(INPUT DATA)
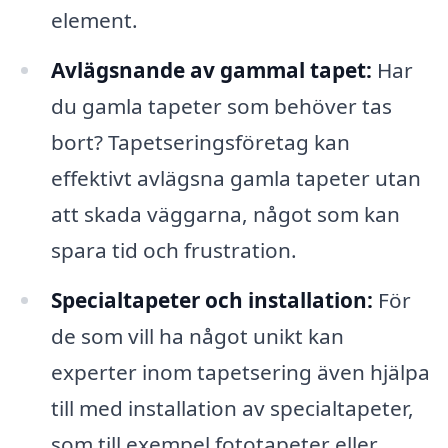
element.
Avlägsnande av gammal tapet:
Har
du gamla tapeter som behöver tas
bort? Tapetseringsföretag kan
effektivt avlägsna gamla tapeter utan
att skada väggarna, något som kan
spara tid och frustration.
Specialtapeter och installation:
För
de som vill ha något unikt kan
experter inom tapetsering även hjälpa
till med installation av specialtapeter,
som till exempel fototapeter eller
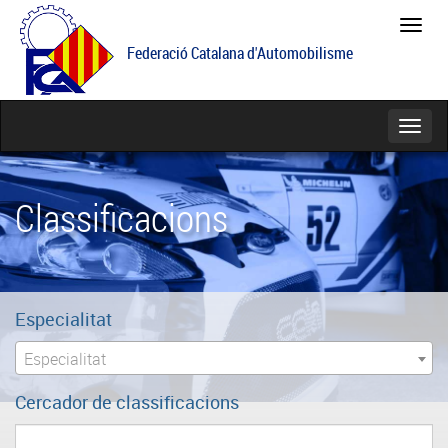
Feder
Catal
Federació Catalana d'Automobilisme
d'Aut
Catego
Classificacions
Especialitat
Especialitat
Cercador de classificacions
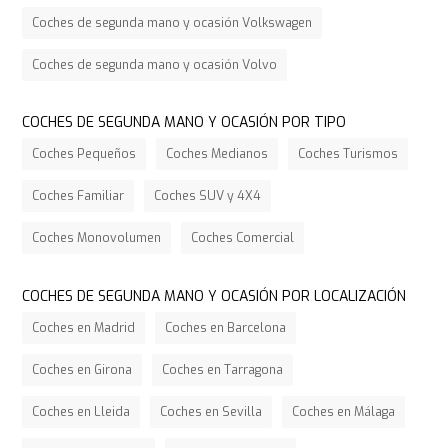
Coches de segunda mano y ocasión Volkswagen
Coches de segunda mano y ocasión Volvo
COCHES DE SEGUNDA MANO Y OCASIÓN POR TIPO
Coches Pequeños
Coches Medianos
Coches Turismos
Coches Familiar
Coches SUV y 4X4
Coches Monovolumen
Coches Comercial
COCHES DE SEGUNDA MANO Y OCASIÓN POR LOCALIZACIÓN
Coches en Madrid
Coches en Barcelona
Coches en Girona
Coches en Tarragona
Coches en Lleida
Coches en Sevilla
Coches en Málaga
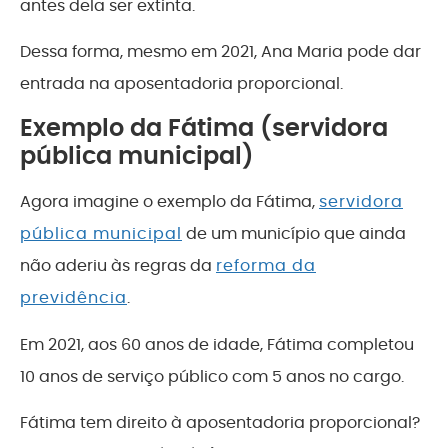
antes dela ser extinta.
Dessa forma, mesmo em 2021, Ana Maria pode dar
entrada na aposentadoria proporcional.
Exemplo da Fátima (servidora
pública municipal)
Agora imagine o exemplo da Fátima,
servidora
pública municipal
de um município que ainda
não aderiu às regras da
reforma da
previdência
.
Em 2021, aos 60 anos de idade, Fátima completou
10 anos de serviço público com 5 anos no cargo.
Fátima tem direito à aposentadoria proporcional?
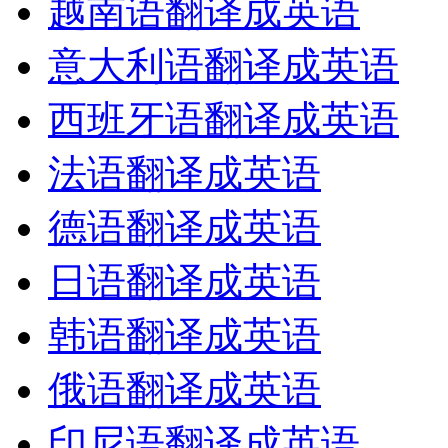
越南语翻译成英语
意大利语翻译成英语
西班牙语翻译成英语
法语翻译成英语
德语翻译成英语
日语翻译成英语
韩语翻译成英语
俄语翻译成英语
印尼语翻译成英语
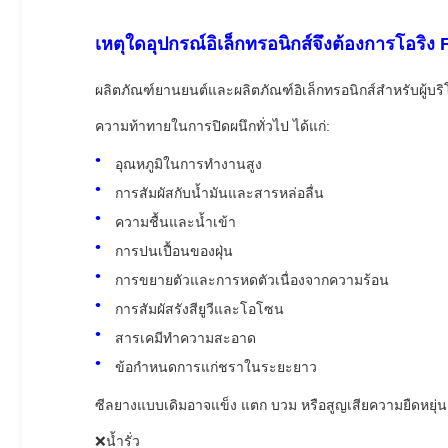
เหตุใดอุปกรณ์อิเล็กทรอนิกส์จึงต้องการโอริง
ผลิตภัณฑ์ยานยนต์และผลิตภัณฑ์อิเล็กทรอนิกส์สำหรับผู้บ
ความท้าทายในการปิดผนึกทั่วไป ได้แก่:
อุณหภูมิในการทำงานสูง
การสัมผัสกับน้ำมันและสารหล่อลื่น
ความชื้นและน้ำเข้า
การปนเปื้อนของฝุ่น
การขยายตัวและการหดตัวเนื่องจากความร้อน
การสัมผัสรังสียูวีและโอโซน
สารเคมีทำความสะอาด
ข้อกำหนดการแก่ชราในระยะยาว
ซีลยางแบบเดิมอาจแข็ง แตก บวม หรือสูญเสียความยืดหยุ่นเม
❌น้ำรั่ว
(End INPUT DATA)
WHAT YOU NEED TO DO: Print nothing except the lines above from the one containing "Exemplo da Fátima (servidora" down to the one containing "อุณหภูมิในการทำงานสูง", both included, exactly as written and free of pictures.

RESULT FOR THIS EXERCISE:
Exemplo da Fátima (servidora
pública municipal)
Agora imagine o exemplo da Fátima,
servidora
pública municipal
de um município que ainda
não aderiu às regras da
reforma da
previdência
.
Em 2021, aos 60 anos de idade, Fátima completou
10 anos de serviço público com 5 anos no cargo.
Fátima tem direito à aposentadoria proporcional?
越南语翻译成英语
意大利语翻译成英语
西班牙语翻译成英语
法语翻译成英语
德语翻译成英语
日语翻译成英语
韩语翻译成英语
俄语翻译成英语
印尼语翻译成英语
เหตุใดอุปกรณ์อิเล็กทรอนิกส์จึงต้องการโอริง
ผลิตภัณฑ์ยานยนต์และผลิตภัณฑ์อิเล็กทรอนิกส์สำหรับผู้บ
ความท้าทายในการปิดผนึกทั่วไป ได้แก่:
อุณหภูมิในการทำงานสูง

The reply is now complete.